Problem B
Indexed Min Priority Queue

An indexed priority queue is one where your heap consists of indices; for instance, we can have a priority queue of objects, where what you get when you peek or poll is simply the index (id) of the object, and not the actual object itself. In order to know how the indices are sorted on the heap, each index is associated with a comparable key (priority). The great benefit of this data structure is that it allows us to remove an object or change its key in logarithmic time, if we know its index.

Input

On the first line, two integers $m$ ($1 \leq m \leq 100\, 000$) the number of indices the priority queue need to accommodate, and $q$ ($1 \leq q \leq 100\, 000$) the number of queries. Then follows $q$ lines, the $i$’th of which begins with a character $c_ i$ ($c_ i \in \{ \texttt{A}, \texttt{C}, \texttt{E}, \texttt{G}, \texttt{P}, \texttt{R}, \texttt{S}\} $). Depending on $c_ i$, the line may contain more tokens.

• A (add) - two integers $x_ i$ and $k_ i$ follows on the same line, indicating that the index $x_ i$ is added to the priority queue with key $k_ i$. If the index is already assigned, print error on the next line and do not process any of the later queries; otherwise, do not print anything for this query.

• C (change) - two integers $x_ i$ and $k_ i$ follows on the same line, indicating that the index $x_ i$ changes key to $k_ i$. If the index is not already assigned, print error on the next line and do not process any of the later queries; otherwise, do not print anything for this query

• E (peek) - no further tokens follow on this line. If the priority queue is empty, print error on the next line and do not process any of the later queries; otherwise, print the index with the lowest key.

• G (getKey) - an integer $x_ i$ follows on the same line, indicating that you should print the key assigned to index $x_ i$. If $x_ i$ is not in the priority queue, print error on the next line and do not process any of the later queries; otherwise print the key given to $x_ i$ in the priority queue.

* [DIRECTIVES]
A – Convert the entries, from the first one through the line containing "order: Apiales", into a two-column CSV with the header field,value: one row per line, each part in its own quoted field, with any line breaks replaced by spaces.
B – Continue the indexed min priority queue problem statement from where it stops.

* [ITEMS]
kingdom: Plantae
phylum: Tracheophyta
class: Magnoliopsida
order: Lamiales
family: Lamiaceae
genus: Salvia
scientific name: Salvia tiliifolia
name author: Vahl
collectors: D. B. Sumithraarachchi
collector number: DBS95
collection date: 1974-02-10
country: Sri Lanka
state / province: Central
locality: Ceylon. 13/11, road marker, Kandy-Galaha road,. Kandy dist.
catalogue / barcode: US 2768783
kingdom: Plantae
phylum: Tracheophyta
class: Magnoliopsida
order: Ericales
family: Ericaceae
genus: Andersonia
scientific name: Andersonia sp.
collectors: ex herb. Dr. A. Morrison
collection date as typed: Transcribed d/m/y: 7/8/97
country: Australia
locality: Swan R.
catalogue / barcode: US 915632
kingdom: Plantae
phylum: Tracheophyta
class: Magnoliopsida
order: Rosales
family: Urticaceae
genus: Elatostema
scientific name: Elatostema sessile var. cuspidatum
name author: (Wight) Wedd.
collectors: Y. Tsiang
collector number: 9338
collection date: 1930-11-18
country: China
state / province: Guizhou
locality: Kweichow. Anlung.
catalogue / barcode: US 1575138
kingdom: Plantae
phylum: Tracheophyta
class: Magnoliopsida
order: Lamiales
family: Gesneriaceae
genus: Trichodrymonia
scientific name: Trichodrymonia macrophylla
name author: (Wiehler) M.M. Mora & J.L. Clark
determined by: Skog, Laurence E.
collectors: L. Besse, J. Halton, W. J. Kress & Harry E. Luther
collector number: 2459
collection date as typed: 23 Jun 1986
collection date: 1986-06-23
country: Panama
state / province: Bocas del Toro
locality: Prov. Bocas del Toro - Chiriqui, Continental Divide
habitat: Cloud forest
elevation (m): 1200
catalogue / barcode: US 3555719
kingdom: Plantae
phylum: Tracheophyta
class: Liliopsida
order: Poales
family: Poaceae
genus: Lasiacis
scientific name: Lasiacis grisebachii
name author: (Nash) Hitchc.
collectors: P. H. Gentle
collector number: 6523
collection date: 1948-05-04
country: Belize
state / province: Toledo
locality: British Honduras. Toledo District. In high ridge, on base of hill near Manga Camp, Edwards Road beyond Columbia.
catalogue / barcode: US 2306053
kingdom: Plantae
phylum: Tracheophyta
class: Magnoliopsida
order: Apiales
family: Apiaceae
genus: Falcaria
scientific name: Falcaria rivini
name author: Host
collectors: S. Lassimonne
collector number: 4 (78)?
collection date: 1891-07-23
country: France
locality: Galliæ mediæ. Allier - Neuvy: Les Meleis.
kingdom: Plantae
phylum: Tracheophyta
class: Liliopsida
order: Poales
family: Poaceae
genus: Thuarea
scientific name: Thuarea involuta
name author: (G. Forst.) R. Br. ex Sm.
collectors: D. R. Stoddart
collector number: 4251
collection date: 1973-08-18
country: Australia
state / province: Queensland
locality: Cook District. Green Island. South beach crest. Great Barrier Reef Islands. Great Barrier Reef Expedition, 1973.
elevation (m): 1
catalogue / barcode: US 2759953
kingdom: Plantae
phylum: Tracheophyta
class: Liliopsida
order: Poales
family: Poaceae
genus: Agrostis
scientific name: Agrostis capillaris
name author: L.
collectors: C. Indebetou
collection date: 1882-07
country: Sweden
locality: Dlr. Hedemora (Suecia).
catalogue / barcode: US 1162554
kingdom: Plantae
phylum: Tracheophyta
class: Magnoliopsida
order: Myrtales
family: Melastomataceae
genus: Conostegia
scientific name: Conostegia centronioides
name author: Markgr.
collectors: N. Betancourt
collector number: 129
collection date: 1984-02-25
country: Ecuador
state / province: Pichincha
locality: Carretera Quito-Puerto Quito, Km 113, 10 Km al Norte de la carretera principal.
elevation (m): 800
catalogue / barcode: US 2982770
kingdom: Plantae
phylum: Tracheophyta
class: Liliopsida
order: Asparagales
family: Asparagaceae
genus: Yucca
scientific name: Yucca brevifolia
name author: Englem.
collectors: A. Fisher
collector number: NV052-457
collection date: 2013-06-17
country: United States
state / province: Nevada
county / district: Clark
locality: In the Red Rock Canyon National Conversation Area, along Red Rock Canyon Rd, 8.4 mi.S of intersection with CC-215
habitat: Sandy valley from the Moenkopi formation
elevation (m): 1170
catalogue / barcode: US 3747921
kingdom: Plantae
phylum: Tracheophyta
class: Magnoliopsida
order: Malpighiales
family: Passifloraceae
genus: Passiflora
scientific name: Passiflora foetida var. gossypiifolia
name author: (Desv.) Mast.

* [IN RESPONSE]
A –
field,value
"kingdom:","Plantae"
"phylum:","Tracheophyta"
"class:","Magnoliopsida"
"order:","Lamiales"
"family:","Lamiaceae"
"genus:","Salvia"
"scientific name:","Salvia tiliifolia"
"name author:","Vahl"
"collectors:","D. B. Sumithraarachchi"
"collector number:","DBS95"
"collection date:","1974-02-10"
"country:","Sri Lanka"
"state / province:","Central"
"locality:","Ceylon. 13/11, road marker, Kandy-Galaha road,. Kandy dist."
"catalogue / barcode:","US 2768783"
"kingdom:","Plantae"
"phylum:","Tracheophyta"
"class:","Magnoliopsida"
"order:","Ericales"
"family:","Ericaceae"
"genus:","Andersonia"
"scientific name:","Andersonia sp."
"collectors:","ex herb. Dr. A. Morrison"
"collection date as typed:","Transcribed d/m/y: 7/8/97"
"country:","Australia"
"locality:","Swan R."
"catalogue / barcode:","US 915632"
"kingdom:","Plantae"
"phylum:","Tracheophyta"
"class:","Magnoliopsida"
"order:","Rosales"
"family:","Urticaceae"
"genus:","Elatostema"
"scientific name:","Elatostema sessile var. cuspidatum"
"name author:","(Wight) Wedd."
"collectors:","Y. Tsiang"
"collector number:","9338"
"collection date:","1930-11-18"
"country:","China"
"state / province:","Guizhou"
"locality:","Kweichow. Anlung."
"catalogue / barcode:","US 1575138"
"kingdom:","Plantae"
"phylum:","Tracheophyta"
"class:","Magnoliopsida"
"order:","Lamiales"
"family:","Gesneriaceae"
"genus:","Trichodrymonia"
"scientific name:","Trichodrymonia macrophylla"
"name author:","(Wiehler) M.M. Mora & J.L. Clark"
"determined by:","Skog, Laurence E."
"collectors:","L. Besse, J. Halton, W. J. Kress & Harry E. Luther"
"collector number:","2459"
"collection date as typed:","23 Jun 1986"
"collection date:","1986-06-23"
"country:","Panama"
"state / province:","Bocas del Toro"
"locality:","Prov. Bocas del Toro - Chiriqui, Continental Divide"
"habitat:","Cloud forest"
"elevation (m):","1200"
"catalogue / barcode:","US 3555719"
"kingdom:","Plantae"
"phylum:","Tracheophyta"
"class:","Liliopsida"
"order:","Poales"
"family:","Poaceae"
"genus:","Lasiacis"
"scientific name:","Lasiacis grisebachii"
"name author:","(Nash) Hitchc."
"collectors:","P. H. Gentle"
"collector number:","6523"
"collection date:","1948-05-04"
"country:","Belize"
"state / province:","Toledo"
"locality:","British Honduras. Toledo District. In high ridge, on base of hill near Manga Camp, Edwards Road beyond Columbia."
"catalogue / barcode:","US 2306053"
"kingdom:","Plantae"
"phylum:","Tracheophyta"
"class:","Magnoliopsida"
"order:","Apiales"

B –
• P (poll) - no further tokens follows on this line. If the priority queue is empty, print error on the next line of the output and do not process any of the later queries; otherwise, print the index with the lowest key, and then remove it from the priority queue.

• R (remove) - an integer $x_ i$ follows on the same line, indicating that the index $x_ i$ should be removed from the priority queue. If $x_ i$ is not in the priority queue, print error on the next line and do not process any of the later queries; otherwise do not print anything for this query.

• S (size) - no further tokens follow on this line. Print on the next line the current size of the priority queue.

For every integer $x_ i$, it holds that $0 \leq x_ i < m$, and for every integer $k_ i$ it holds that $-2^{31} \leq k_ i \le 2^{31}$. You may assume that all priorities are distinct, i.e. $k_ i = k_ j$ implies $i = j$. Note that both the input and output can be huge - consider using fast input and output methods.

Output

For each query, output a line according to the specifications given above.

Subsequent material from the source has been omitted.